**ABOUT THIS EXERCISE**.
Could you filter the data below down to the lines that hold the word "action"?

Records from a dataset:
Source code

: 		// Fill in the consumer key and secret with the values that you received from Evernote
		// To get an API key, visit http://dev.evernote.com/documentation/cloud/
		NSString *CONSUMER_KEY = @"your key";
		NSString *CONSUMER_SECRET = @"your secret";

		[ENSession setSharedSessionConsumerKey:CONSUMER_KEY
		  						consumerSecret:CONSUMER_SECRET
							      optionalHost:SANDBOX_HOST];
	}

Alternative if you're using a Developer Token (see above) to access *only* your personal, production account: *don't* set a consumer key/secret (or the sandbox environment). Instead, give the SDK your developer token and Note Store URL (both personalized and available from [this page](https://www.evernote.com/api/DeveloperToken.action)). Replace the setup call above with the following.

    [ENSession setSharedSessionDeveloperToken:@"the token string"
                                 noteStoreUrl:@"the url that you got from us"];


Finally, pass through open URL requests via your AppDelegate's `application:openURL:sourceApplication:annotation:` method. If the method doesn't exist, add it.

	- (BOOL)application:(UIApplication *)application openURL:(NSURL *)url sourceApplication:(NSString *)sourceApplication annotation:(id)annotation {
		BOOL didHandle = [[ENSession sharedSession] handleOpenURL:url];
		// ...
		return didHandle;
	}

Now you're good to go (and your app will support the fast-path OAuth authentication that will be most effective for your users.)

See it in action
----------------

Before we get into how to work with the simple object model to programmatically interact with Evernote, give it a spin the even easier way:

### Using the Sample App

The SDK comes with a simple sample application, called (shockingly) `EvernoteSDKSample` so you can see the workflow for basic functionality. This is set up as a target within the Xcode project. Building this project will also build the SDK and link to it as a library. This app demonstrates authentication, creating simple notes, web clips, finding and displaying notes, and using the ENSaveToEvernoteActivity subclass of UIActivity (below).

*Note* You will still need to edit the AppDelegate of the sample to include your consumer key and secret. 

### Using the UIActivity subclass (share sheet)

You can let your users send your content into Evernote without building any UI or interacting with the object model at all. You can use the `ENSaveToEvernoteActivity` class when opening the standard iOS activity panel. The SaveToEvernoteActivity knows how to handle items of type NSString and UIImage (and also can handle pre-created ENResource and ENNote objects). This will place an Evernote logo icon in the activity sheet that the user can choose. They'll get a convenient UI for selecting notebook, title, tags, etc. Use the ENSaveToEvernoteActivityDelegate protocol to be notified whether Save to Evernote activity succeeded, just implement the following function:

**ANSWER FOR THIS EXERCISE**.
Alternative if you're using a Developer Token (see above) to access *only* your personal, production account: *don't* set a consumer key/secret (or the sandbox environment). Instead, give the SDK your developer token and Note Store URL (both personalized and available from [this page](https://www.evernote.com/api/DeveloperToken.action)). Replace the setup call above with the following.
See it in action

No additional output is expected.